Third heart sound (S3)

This is a low pitched sound (and thus best heard with the bell). You should listen in the mitral area. It comes right after S2, and thus sounds like a double S2 sound.

Fourth heart sound (S4)

Again, it is low pitched and again, best heard with the bell in the mitral area. It occurs just before S1, giving the impression of a double S1 beat.

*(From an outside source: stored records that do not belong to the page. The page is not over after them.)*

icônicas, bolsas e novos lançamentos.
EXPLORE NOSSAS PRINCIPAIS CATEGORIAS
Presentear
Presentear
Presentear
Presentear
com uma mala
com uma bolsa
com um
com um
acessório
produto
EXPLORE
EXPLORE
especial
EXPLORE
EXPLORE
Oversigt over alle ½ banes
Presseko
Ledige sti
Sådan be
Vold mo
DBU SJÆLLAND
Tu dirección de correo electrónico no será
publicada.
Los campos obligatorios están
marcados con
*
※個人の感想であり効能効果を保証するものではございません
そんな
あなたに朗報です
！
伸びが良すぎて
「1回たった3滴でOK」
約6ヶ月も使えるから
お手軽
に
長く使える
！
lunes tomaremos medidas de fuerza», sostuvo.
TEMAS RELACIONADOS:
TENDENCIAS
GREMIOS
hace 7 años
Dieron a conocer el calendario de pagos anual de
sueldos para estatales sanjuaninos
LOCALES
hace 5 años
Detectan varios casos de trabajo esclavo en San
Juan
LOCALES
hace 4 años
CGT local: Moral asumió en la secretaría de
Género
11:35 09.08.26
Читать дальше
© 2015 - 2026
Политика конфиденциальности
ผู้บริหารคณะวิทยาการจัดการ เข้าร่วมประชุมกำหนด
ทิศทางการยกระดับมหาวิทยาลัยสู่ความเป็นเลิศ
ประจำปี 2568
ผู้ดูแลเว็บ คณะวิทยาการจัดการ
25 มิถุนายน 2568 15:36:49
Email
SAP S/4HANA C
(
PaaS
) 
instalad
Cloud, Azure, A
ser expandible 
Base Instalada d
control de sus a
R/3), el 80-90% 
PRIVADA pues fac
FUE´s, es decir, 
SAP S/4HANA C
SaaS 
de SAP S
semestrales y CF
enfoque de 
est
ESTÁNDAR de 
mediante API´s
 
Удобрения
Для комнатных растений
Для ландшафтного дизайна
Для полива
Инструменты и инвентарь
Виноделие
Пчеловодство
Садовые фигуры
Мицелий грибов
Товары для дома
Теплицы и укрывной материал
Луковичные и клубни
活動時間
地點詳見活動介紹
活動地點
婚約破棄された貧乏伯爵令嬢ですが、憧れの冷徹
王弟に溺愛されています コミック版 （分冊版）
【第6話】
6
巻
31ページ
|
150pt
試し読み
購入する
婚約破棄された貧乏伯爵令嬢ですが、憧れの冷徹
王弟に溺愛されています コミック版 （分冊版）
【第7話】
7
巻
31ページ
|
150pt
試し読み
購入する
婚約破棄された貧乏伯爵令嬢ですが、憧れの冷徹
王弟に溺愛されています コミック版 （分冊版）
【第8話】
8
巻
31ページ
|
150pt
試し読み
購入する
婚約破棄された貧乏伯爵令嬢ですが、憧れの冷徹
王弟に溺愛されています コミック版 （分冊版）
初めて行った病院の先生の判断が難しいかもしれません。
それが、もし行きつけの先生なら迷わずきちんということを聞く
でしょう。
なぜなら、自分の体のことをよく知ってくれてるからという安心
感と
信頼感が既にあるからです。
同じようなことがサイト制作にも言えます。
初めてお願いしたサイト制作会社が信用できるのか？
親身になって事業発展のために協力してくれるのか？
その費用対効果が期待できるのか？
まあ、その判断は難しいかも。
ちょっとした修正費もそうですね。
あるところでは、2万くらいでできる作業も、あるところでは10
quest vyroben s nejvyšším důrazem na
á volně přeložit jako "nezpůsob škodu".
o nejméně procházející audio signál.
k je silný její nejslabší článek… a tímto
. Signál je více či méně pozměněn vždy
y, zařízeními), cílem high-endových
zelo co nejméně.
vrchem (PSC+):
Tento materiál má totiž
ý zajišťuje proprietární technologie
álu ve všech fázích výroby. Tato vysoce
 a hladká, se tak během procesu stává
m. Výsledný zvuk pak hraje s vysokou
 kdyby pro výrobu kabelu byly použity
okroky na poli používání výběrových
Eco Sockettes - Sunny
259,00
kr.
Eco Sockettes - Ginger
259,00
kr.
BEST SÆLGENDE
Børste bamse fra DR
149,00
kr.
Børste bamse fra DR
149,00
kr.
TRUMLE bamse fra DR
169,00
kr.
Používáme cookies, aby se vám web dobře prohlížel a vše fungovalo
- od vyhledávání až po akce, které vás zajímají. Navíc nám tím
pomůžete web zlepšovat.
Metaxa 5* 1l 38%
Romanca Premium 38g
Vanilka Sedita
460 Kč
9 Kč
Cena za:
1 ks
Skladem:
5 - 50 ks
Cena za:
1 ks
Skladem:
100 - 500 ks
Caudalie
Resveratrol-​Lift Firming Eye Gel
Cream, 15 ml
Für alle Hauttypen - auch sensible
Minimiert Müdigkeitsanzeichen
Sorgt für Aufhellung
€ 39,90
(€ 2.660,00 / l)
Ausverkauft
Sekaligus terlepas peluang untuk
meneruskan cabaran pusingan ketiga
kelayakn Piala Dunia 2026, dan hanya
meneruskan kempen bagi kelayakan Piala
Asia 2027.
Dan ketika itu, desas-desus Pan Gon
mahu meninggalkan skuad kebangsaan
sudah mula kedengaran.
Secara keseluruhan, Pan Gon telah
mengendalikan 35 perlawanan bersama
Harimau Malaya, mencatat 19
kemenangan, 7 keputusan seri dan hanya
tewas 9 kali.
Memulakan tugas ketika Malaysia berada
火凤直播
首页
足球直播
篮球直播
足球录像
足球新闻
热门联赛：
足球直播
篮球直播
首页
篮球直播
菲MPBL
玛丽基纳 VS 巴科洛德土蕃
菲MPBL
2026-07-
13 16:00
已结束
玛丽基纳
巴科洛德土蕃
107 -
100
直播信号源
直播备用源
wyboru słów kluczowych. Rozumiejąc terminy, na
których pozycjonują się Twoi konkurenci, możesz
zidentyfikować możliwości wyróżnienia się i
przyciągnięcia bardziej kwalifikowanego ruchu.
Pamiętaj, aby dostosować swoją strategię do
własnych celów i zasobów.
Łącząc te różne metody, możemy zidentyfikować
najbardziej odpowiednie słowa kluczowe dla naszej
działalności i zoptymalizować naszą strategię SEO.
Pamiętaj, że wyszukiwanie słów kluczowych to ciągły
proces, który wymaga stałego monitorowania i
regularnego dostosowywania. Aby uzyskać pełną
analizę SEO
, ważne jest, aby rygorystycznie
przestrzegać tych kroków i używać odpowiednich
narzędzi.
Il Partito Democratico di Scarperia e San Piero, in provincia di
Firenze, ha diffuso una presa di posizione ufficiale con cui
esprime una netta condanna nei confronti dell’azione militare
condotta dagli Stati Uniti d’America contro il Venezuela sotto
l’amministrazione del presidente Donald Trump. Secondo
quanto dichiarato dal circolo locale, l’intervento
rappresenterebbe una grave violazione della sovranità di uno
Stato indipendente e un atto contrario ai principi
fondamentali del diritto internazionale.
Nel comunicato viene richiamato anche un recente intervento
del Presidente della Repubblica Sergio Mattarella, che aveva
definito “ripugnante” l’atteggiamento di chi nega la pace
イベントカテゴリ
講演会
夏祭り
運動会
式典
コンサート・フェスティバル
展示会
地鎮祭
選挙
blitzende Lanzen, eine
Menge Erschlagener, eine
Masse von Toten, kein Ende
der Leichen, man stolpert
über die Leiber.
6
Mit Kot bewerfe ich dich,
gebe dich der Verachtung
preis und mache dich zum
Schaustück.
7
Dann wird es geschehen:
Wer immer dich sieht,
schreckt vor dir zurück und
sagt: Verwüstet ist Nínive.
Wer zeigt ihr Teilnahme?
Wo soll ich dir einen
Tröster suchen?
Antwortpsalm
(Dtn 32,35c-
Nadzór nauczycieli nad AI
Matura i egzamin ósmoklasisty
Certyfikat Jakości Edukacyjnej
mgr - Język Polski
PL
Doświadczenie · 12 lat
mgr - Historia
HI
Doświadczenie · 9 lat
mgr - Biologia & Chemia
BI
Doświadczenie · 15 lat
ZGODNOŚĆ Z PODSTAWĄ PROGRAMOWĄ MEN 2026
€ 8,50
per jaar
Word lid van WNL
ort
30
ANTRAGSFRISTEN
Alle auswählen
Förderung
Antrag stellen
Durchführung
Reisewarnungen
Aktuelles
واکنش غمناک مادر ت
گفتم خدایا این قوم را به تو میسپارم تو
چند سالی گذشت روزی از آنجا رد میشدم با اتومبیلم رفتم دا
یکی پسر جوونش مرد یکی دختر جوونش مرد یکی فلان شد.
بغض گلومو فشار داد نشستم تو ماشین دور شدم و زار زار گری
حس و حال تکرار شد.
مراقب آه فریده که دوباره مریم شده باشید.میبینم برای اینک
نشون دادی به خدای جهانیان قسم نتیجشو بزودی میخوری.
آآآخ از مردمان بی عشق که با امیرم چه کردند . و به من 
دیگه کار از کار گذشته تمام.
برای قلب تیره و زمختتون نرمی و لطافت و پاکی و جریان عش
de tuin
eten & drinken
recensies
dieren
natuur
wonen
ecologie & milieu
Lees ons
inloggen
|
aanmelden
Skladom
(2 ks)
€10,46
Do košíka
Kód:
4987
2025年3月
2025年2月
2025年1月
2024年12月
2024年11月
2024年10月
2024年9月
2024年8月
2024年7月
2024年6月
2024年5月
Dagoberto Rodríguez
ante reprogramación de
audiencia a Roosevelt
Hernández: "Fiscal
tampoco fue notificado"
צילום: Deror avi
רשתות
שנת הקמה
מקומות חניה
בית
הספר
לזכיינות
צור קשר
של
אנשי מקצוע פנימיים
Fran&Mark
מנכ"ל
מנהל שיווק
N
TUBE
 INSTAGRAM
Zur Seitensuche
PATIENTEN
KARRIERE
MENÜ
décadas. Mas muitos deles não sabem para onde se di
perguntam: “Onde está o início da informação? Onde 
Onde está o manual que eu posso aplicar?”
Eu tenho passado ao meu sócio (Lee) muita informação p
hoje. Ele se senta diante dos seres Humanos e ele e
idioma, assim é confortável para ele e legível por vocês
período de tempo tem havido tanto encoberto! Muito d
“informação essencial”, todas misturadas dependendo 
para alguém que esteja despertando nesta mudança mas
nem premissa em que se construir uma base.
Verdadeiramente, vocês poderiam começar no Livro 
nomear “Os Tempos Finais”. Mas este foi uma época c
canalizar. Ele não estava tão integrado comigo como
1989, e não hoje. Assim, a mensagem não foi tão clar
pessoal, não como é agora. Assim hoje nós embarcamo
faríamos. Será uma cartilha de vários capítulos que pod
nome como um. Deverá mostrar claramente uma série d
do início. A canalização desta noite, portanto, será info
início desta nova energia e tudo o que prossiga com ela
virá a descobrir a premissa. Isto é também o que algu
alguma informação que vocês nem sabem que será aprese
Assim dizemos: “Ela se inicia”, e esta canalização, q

The addition of a third or fourth heart sound produces a triple beat. If this occurs in conjunction with a tachycardia due to heart failure, then it is known as gallop rhythm.

Additional noises

Left sided murmurs are best heard on Expiration
Right sided heart murmurs are best heard on Inspiration
Left sided murmurs are the ones you are more bothered about!
 
 
Advised Method there s no set method for auscultation, but having a pattern will help you remember not to miss anything
Remember that murmurs can produce a noise anywhere over the precordium. If you hear a murmur in a particular area, it doesn’t mean that it is caused by that particular valve. However, if you hear it only in that one area, then the most likely causatory valve is the valve of that area.
Learn the murmurs described here for OSCE! Tricuspid and pulmonary murmurs are not particularly important at this stage

Final bits

Peripheral oedema

This is commonly caused by heart failure – but not always! Another important cause is postural oedema as a result of incompetent venous valves.
The cause of peripheral oedema in heart failure
In heart failure there is reduced perfusion of many tissues, due to inadequate cardiac output. There is therefore, reduced perfusion of the kidneys. This results in the JG apparatus secreting rennin, and thus the rennin-angiotensin system is activated, and fluid is retained – because the JG interpret this low perfusion as low blood volume.
Why check if it pits?
The oedema of heart failure is low in protein, and thus if you press it, the fluid dissipates for a short while, before returning. This does not happen if the apparent swelling is caused by fat. It is also sometimes taught that lymphoedema, does not usually pit, due to its higher protein content. Lymphoedema is a result of lymphatic obstruction. It will sometimes still pit in its early stages (but you will probably have to press on longer and/or harder), but in the later stages it becomes fibrosed, and will no longer pit.
Technique
It can sometimes be painful, so ask permission, and look at the patient’s face when you press on.

Peripheral pulses

Basically, you check these to check for peripheral vascular disease. This can be both chronic (atherosclerosis) and acute (thrombus).
In reality, you will probably just check the posterior tibial and dorsalis pedis.

Sacral oedema

In bed bound patients the oedema can collect here instead of the legs. This can be useful because sacral oedema is only really caused by heart failure, but ankle oedema has several causes. If you suspect it, get the patient to lean forwards, ask if they have any tenderness, then press on the sacrum for around 10s, checking for pitting oedema.

Puls​atile liver

In the same way the JVP goes up in mitral regurg, then blood also quirts back down the IVC to the liver in mitral regurg. The liver is likely to be enlarged with blood, as well as pulsating with each beat.